Just as President George C. Williams helped keep the institution alive in its early years, his successor, Leonard B. Job, enabled Ithaca College to survive the harsh economic times of the Great Depression and World War II.
Recruited by Williams from Ohio University where he was professor of education, Job came to campus as the College's dean on September 10, 1931. Mere months later Williams stepped down from the presidency, and the board of trustees installed Job as the College's third president in June 1932. Confronting him was an institution beset with problems: the consolidation of the affiliated schools was still in process, enrollment was down, and the debt had increased more rapidly than income.
One of Job's first acts was to throw out the commission form of compensation administered under Williams.

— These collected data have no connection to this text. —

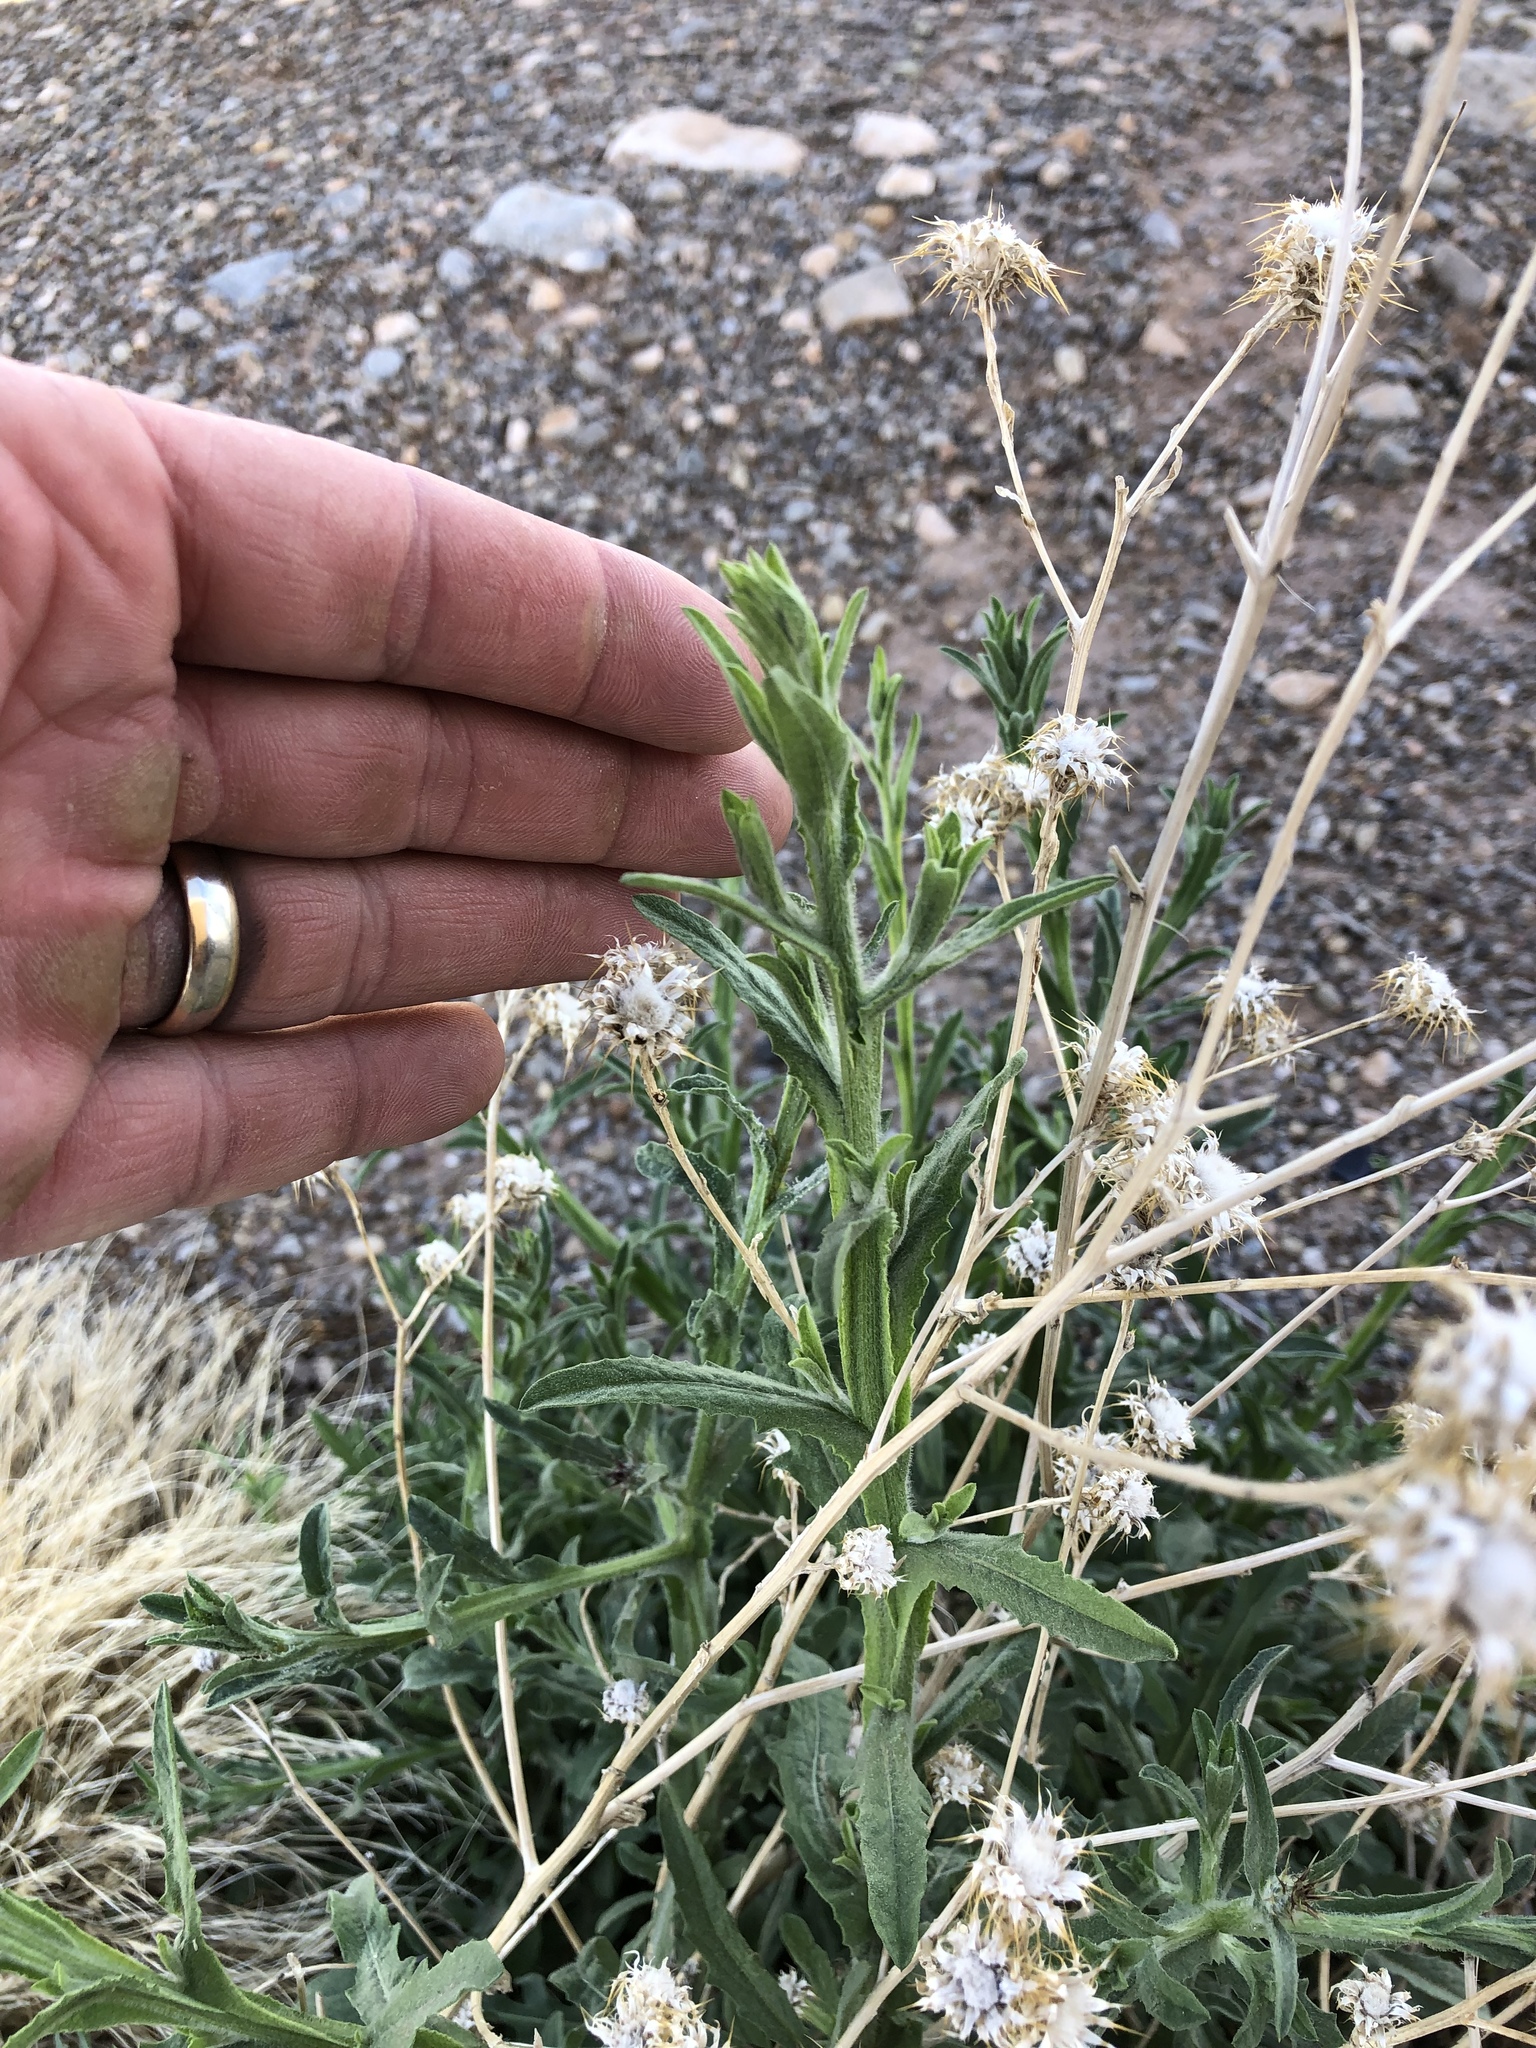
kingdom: Plantae
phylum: Tracheophyta
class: Magnoliopsida
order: Asterales
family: Asteraceae
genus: Centaurea
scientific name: Centaurea melitensis
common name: Maltese star-thistle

Job put both faculty and administrators on salaries, then reduced some of those salaries. Being a fair man, he reduced his own salary as well -- but did not always collect it.

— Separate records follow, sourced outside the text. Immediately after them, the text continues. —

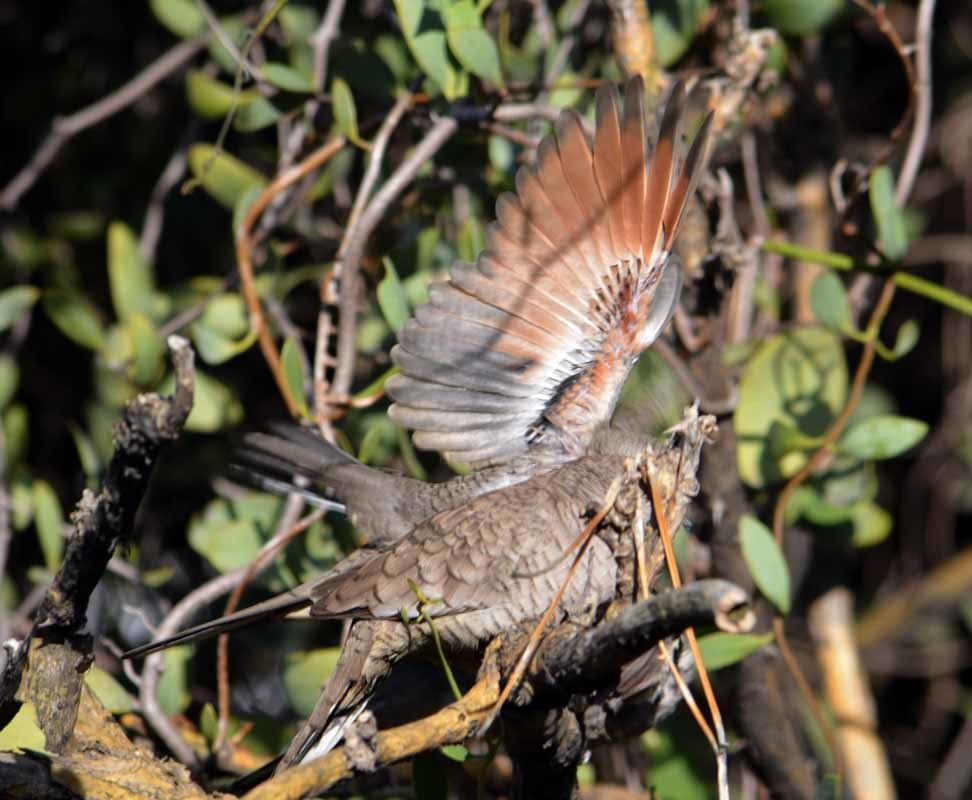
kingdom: Animalia
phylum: Chordata
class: Aves
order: Columbiformes
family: Columbidae
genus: Columbina
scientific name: Columbina inca
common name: Inca dove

Facing a debt of nearly $400,000 by 1936, the College administration had two options: declare bankruptcy or write off the past. Job presented this bleak outlook to the College's creditors in the Ithaca business community, noting that "even the knives, forks, and spoons in the dining room are mortgaged." To force the school into bankruptcy would leave some debtors with unpaid amounts. To start over, Job argued successfully, would allow the school to prosper and the Ithaca community to benefit from its economic contributions.
Paying tribute to Job years later, the College's sixth president would link IC's continued existence directly to his predecessor's tenure. "Some say that Leonard Job willed the College to survive the depression," said James J. Whalen. "I believe that is true, that this institution would not exist were it not for his many years of hard work and dedication."
After World War II began, the College increased its number of academic offerings. During the 1940s, for example, the College added a radio department (now the Department of Television-Radio), graduate studies, and a physical therapy division. Designed initially as a program that prepared students for careers devoted to the physical rehabilitation of wounded or disabled war veterans, the division grew into one of Ithaca's flagship programs.
By 1948 enrollment had risen to 1,471, and the College was outgrowing its existing facilities downtown. Although he considered locations outside Ithaca, Job ultimately decided to stay in town. In 1949 he acquired 200 acres of land on South Hill, now the site of the College campus. To keep costs to a minimum, he did much of the survey work for the site himself, a testament to his fiscal responsibility and dedication to the College.
Job retired from the presidency on February 15, 1957, after serving a quarter century. On October 25, 1965, Ithaca College named its new administration building after him.
Hailing from Putnam County, Indiana, Job was born December 23, 1891. He received his A.B. and M.A. degrees from the University of Indiana in 1915 and 1919, respectively. Job obtained his Ph.D. in 1926 from Columbia University after studying school and college administration in its Teachers College. He also studied finance in Columbia's School of Business.
Job held a variety of government- and education-related jobs between 1919 and 1931, ranging from teacher and principal in Indiana to training officer for the rehabilitation division of the federal board of vocational education, to assistant state superintendent of public instruction for Indiana. Before his arrival at Ithaca College, Job served for five years as a professor of education at Ohio University. A noted authority in school administration, Job published several books, including Financing Public Education in Ohio, Indiana School Law, City School Accounting, and The School Clerk and His Records.
Job died February 16, 1981, in Lakeland, Florida.